- SUPPLIED RECORDS
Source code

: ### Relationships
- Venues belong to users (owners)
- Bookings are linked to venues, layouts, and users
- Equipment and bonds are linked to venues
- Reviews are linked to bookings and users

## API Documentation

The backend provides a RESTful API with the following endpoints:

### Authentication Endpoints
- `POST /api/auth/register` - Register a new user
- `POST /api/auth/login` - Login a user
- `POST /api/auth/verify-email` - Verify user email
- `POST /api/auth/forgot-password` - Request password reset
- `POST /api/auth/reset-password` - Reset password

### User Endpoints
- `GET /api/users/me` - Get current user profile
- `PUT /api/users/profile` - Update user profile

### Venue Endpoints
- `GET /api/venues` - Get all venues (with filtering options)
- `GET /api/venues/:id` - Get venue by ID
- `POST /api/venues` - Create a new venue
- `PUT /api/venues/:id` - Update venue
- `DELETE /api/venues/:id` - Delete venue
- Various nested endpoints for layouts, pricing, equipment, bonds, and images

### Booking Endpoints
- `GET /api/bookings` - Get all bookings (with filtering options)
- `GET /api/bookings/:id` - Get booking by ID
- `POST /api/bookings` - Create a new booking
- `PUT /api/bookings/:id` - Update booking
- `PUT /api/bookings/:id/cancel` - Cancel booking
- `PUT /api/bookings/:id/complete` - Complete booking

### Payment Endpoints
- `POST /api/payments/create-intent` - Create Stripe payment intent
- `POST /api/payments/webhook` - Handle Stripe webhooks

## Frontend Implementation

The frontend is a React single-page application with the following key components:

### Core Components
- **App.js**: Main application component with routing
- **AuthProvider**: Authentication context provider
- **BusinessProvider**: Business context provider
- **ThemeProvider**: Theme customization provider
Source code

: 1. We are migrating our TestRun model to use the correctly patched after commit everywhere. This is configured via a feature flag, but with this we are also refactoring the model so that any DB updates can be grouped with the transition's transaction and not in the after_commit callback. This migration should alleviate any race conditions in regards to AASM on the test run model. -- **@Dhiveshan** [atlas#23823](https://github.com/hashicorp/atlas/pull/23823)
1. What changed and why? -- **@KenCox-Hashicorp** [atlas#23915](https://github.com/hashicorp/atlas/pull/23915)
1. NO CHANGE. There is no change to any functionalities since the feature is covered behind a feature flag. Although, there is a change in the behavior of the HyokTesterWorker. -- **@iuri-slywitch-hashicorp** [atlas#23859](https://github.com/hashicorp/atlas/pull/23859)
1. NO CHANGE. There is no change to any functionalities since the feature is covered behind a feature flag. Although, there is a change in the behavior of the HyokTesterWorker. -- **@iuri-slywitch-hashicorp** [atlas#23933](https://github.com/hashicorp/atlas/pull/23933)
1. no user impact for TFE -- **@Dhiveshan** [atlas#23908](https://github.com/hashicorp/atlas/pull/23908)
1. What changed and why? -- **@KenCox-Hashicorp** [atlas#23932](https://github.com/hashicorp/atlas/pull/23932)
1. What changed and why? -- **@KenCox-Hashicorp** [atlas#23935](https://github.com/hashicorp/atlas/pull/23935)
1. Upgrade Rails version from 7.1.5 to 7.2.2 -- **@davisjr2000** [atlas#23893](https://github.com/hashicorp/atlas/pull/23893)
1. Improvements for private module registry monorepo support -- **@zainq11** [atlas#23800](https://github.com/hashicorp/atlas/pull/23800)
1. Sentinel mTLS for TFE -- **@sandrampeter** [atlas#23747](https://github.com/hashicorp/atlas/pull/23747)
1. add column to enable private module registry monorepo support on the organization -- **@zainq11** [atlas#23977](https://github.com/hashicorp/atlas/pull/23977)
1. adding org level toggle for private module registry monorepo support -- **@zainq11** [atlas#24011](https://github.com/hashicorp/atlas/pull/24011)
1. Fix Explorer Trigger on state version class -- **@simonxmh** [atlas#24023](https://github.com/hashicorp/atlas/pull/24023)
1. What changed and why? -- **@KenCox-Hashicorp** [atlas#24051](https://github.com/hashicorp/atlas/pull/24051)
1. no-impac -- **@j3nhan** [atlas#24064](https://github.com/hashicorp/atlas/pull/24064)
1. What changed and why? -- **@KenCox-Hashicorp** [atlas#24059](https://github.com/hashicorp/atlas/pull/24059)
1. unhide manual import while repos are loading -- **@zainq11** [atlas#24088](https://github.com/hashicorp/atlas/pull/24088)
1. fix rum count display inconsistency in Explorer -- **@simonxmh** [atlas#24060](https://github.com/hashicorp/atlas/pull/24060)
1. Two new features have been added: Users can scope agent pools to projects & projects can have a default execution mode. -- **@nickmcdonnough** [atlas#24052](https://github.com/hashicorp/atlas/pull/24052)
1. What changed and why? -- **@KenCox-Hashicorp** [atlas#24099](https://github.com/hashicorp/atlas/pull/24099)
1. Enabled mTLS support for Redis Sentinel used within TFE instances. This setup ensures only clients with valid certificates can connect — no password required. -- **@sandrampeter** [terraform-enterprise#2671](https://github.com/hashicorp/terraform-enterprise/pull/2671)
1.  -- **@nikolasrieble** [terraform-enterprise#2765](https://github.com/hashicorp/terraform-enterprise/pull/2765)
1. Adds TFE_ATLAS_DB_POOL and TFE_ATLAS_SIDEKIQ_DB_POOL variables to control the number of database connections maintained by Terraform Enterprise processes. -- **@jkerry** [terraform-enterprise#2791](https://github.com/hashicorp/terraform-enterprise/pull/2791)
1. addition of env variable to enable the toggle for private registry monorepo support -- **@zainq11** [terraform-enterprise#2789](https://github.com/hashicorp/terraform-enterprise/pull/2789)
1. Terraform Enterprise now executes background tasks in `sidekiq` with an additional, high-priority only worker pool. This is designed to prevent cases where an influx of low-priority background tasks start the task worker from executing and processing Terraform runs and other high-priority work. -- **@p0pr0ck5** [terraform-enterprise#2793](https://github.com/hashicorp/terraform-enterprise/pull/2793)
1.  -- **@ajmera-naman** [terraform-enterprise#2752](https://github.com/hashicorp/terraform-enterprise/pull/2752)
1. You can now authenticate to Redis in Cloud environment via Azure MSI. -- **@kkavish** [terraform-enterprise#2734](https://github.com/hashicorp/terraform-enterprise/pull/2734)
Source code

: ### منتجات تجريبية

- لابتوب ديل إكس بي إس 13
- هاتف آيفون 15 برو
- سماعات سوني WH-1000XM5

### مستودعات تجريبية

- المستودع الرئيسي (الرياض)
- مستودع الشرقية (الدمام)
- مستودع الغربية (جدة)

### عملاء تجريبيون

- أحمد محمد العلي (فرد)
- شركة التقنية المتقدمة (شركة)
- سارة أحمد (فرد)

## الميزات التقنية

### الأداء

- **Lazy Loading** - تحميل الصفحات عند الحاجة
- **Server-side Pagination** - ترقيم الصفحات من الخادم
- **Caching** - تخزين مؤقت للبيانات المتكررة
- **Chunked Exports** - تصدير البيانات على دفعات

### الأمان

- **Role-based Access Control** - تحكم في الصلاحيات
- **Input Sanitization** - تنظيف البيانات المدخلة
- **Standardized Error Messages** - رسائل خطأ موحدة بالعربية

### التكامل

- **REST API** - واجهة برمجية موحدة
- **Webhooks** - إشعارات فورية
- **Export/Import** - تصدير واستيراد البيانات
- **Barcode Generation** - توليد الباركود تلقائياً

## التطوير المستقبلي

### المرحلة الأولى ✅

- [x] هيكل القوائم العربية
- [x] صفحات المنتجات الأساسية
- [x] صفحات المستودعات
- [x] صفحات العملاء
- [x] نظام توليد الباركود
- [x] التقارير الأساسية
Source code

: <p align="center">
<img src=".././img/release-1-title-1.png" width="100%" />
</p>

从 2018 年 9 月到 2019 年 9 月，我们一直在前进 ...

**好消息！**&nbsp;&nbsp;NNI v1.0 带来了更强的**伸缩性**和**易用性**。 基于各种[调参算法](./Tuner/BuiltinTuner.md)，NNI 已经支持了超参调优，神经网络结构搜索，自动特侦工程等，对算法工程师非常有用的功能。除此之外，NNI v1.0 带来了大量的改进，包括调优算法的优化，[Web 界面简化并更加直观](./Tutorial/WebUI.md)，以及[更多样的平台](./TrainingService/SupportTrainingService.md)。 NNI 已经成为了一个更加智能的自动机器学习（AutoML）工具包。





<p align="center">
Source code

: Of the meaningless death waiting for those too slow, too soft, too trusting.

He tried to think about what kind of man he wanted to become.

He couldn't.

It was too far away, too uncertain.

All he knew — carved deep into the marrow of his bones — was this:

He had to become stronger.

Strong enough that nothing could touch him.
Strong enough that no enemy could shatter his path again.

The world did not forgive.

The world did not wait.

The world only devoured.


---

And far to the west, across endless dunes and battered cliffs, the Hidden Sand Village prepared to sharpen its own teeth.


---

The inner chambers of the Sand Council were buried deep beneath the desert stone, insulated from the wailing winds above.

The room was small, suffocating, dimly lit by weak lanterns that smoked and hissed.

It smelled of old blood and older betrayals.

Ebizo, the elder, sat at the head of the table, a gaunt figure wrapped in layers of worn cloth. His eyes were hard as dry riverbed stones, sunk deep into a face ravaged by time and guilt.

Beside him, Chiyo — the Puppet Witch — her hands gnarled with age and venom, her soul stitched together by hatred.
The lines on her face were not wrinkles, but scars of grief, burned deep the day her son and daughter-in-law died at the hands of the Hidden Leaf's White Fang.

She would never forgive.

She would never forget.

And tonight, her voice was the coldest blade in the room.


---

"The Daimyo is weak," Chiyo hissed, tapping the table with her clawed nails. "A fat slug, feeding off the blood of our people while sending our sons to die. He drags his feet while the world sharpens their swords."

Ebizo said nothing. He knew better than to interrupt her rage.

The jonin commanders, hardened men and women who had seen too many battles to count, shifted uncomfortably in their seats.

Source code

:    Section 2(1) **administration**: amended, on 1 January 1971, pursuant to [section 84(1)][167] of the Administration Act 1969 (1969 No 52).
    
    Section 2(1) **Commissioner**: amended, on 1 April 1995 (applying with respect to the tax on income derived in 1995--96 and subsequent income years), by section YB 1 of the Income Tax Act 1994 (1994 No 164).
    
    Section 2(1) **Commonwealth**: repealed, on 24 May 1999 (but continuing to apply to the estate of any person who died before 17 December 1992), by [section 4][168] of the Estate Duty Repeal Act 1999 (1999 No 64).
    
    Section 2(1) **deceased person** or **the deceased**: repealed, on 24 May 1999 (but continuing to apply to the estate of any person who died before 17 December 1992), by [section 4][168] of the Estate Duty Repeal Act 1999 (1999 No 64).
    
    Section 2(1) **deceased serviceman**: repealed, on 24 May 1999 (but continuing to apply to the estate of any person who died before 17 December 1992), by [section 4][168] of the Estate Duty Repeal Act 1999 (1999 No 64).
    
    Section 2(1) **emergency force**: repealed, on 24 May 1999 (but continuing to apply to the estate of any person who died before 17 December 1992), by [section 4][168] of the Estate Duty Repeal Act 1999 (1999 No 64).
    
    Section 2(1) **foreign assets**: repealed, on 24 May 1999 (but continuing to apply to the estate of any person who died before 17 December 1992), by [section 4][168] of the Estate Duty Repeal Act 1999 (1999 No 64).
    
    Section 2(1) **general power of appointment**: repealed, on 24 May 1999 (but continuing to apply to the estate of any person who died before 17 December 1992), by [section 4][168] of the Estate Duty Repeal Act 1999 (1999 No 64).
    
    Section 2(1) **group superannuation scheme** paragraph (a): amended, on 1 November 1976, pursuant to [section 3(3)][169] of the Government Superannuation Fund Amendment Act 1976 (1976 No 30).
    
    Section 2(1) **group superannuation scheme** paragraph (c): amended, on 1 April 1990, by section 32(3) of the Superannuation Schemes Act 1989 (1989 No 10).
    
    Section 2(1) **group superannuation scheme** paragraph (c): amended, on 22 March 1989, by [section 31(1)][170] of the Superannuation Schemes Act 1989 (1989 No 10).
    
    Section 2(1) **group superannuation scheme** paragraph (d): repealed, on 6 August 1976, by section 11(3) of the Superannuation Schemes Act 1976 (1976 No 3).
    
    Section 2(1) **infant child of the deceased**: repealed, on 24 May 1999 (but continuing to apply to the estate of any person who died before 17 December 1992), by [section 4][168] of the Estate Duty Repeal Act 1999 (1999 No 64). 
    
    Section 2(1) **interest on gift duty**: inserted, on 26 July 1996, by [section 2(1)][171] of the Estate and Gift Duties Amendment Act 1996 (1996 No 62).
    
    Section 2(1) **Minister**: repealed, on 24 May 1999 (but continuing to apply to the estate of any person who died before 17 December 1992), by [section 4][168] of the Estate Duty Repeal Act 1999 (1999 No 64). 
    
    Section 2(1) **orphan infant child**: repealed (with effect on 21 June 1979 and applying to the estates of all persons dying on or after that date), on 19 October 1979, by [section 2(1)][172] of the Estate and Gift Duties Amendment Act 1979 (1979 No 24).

- WORK INSTRUCTION
Reproduce the lines of the material from the one containing "Ebizo said nothing." through the one containing "Section 2(1) **emergency", including both of those lines.

- ANSWER BELOW
Ebizo said nothing. He knew better than to interrupt her rage.

The jonin commanders, hardened men and women who had seen too many battles to count, shifted uncomfortably in their seats.

Source code

:    Section 2(1) **administration**: amended, on 1 January 1971, pursuant to [section 84(1)][167] of the Administration Act 1969 (1969 No 52).
    
    Section 2(1) **Commissioner**: amended, on 1 April 1995 (applying with respect to the tax on income derived in 1995--96 and subsequent income years), by section YB 1 of the Income Tax Act 1994 (1994 No 164).
    
    Section 2(1) **Commonwealth**: repealed, on 24 May 1999 (but continuing to apply to the estate of any person who died before 17 December 1992), by [section 4][168] of the Estate Duty Repeal Act 1999 (1999 No 64).
    
    Section 2(1) **deceased person** or **the deceased**: repealed, on 24 May 1999 (but continuing to apply to the estate of any person who died before 17 December 1992), by [section 4][168] of the Estate Duty Repeal Act 1999 (1999 No 64).
    
    Section 2(1) **deceased serviceman**: repealed, on 24 May 1999 (but continuing to apply to the estate of any person who died before 17 December 1992), by [section 4][168] of the Estate Duty Repeal Act 1999 (1999 No 64).
    
    Section 2(1) **emergency force**: repealed, on 24 May 1999 (but continuing to apply to the estate of any person who died before 17 December 1992), by [section 4][168] of the Estate Duty Repeal Act 1999 (1999 No 64).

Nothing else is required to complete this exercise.